Predictive analytics will drive next-generation of digital applications
As we began this blog with our discussion of the merging of analytics drawn from dynamic data feeds and data lakes, the access to these insights will need to be re-imagined. The classic dashboards used for “data storytelling” are today based on historical data carefully collected, queried and gathered into a report for periodic review. It’s good stuff, but it’s outdated by the time it’s compiled and presented.
As we move through 2022, we’ll see the dashboard remain in use, but the content offered will be live and as-it-happens dynamic, drawn from processes built right into application code. Significantly, access to this information will also be democratized across all relevant internal departments, available directly to tactical teams like sales, marketing, QA, and others – rather than having to be parsed, interpreted, and distributed by a data department. With live trend analysis, these departments can adapt and improve much more quickly than with today’s longer-term cycles. With the recognition that business value is often about how people react and behave, rather than simply following the money, this game-changing drive toward prediction is an exciting “perfect storm” of new advances in cloud, database and analytics.

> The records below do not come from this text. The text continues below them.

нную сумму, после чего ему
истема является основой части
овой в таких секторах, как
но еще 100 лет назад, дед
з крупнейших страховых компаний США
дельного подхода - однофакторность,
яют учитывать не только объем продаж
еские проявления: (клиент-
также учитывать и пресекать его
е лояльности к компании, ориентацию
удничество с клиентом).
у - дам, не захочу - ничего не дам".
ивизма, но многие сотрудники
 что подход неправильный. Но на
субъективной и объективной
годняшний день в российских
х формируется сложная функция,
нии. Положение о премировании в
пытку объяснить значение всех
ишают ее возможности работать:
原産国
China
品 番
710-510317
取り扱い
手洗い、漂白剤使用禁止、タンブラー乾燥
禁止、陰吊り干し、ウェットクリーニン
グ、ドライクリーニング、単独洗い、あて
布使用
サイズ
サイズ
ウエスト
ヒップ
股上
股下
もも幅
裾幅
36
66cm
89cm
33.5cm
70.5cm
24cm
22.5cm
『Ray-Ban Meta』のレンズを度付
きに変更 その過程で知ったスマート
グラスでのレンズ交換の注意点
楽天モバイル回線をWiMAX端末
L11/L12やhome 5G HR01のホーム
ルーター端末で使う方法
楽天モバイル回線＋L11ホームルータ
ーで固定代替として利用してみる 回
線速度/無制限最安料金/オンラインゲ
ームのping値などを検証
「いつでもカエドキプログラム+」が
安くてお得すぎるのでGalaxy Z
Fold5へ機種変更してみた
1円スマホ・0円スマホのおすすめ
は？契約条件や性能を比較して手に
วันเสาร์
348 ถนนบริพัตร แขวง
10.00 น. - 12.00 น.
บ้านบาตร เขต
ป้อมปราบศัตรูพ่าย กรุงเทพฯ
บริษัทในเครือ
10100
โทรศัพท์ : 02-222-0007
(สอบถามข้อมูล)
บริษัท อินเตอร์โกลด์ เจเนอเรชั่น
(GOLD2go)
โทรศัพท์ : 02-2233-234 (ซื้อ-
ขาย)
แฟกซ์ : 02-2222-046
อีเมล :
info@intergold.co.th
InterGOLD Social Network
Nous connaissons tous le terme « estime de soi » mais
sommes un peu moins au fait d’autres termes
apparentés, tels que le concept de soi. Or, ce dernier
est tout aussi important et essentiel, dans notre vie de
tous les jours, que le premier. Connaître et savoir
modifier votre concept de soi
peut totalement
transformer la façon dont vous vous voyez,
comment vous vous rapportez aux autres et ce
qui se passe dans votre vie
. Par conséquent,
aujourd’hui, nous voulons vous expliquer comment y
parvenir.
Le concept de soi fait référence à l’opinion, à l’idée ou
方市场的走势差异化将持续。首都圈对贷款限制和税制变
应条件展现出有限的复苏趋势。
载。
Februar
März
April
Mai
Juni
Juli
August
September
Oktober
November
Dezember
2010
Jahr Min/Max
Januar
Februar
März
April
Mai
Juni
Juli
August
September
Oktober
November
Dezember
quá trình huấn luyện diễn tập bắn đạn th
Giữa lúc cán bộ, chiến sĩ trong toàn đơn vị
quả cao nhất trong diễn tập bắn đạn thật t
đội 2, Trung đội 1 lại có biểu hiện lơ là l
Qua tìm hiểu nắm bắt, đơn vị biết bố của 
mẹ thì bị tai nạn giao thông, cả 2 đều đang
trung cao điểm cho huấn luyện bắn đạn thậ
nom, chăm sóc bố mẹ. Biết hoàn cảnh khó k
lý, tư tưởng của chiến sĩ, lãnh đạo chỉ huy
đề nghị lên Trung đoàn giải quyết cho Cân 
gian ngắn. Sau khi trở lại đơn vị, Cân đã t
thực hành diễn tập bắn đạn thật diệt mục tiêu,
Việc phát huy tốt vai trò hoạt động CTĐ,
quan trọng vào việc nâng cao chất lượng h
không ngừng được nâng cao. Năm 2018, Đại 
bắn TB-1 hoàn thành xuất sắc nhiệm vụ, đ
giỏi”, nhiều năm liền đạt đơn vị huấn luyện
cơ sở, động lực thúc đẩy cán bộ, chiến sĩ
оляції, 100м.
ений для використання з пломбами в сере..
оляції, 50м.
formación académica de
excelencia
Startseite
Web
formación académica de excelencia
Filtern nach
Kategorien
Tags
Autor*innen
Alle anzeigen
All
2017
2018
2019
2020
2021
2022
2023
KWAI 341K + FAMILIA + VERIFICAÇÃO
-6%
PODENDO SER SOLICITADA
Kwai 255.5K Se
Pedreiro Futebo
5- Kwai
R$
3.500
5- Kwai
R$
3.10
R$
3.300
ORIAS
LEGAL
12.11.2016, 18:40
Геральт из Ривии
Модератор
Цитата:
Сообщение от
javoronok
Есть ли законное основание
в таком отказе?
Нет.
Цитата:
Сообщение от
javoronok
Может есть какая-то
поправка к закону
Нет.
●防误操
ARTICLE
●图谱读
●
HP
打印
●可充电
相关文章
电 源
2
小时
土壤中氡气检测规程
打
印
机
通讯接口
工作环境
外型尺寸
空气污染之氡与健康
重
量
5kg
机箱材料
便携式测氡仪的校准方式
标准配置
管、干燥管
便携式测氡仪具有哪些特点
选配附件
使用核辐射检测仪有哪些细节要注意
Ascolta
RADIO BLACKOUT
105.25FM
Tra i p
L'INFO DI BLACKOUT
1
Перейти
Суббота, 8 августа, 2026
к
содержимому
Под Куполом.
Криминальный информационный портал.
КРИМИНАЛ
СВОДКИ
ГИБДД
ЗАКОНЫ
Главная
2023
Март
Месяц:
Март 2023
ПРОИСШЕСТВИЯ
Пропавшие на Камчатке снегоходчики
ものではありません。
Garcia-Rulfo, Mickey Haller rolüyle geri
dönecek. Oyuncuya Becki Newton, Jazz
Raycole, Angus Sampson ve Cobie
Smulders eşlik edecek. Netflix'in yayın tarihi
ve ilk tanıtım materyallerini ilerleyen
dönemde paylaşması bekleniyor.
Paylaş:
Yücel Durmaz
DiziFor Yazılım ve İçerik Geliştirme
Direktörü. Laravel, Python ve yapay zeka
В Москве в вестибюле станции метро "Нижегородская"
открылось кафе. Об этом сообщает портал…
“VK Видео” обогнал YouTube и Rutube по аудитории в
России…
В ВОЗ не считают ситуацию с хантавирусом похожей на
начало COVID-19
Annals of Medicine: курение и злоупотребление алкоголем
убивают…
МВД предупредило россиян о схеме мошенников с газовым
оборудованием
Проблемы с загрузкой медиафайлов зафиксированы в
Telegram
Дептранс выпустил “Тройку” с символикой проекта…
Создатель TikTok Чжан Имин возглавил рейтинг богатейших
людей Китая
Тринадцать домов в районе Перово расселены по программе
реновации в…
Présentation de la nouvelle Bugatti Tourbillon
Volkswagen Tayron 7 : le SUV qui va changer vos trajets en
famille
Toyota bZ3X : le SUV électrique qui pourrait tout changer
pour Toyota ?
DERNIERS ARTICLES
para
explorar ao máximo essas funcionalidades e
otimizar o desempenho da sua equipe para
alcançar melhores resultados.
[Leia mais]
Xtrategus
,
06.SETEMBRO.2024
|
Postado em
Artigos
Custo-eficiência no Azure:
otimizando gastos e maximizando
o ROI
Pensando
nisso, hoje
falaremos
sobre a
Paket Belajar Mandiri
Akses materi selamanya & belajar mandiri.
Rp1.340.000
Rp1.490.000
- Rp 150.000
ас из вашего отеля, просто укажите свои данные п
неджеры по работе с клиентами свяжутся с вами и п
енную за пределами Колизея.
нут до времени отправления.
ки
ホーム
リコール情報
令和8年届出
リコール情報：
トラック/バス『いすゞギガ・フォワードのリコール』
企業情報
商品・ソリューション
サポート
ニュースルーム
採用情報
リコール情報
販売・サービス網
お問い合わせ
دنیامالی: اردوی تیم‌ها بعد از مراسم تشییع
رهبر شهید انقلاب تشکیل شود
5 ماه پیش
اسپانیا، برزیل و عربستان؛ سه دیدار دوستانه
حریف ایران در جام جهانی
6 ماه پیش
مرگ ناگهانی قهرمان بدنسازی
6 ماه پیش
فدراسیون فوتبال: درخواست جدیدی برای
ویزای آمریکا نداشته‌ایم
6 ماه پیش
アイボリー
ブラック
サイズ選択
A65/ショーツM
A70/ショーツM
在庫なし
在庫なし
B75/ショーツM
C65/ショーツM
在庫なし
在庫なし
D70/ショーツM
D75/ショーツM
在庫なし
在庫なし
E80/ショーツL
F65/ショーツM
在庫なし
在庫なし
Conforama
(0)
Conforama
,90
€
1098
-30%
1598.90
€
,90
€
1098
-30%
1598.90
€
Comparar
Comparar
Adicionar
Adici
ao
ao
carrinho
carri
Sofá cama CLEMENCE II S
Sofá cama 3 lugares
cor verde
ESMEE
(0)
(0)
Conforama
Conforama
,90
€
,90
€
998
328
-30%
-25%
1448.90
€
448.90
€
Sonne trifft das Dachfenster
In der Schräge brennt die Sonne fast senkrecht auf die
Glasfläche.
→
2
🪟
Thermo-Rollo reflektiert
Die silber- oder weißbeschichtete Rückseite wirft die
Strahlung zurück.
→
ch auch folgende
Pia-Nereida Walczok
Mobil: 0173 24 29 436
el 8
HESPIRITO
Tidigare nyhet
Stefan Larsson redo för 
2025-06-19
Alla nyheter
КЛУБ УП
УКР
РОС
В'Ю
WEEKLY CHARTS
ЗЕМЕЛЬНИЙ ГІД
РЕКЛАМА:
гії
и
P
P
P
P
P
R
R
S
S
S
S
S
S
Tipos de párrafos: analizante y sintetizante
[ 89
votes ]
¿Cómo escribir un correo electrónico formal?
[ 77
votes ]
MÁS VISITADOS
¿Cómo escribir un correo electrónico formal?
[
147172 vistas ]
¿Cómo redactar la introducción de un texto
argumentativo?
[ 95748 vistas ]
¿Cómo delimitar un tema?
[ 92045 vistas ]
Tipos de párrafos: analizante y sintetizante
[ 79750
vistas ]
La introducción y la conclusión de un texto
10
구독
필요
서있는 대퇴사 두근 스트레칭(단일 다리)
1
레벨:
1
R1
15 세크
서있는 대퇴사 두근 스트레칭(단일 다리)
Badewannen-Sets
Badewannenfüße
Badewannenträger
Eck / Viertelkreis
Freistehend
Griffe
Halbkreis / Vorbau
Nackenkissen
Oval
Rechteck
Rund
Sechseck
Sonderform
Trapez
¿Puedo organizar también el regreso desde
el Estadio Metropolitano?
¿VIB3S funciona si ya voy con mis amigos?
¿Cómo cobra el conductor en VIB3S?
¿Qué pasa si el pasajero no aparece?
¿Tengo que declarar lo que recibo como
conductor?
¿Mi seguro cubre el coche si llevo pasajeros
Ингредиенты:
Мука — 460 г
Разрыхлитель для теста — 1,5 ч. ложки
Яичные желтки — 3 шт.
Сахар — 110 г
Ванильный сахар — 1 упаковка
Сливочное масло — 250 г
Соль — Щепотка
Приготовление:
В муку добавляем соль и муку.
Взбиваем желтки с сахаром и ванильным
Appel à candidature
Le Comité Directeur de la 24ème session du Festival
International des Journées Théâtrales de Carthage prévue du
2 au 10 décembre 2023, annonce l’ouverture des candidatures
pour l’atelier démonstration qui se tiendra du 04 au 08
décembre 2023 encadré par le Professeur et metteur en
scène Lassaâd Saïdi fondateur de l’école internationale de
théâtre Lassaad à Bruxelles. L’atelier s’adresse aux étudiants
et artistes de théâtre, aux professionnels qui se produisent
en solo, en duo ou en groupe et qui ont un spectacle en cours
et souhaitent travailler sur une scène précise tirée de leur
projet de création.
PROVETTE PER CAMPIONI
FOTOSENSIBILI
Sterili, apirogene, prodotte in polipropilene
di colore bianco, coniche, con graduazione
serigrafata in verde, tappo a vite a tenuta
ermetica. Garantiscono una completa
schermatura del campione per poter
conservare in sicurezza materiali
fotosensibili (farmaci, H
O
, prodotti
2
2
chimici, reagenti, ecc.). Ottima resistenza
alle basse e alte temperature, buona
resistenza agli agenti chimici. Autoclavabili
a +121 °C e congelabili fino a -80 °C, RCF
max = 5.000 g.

As should be clear, 2022 appears to be the year of confluence. The merging of several technological paradigms maturing steadily in the past few years is set to create a less compartmentalized, historical and resource-constrained analytics ecosystem.
Companies with the most to gain are those who value their ability to quickly adjust their processes and services based on what customers tell them they prefer – explicitly, but more and more, passively, through their actions.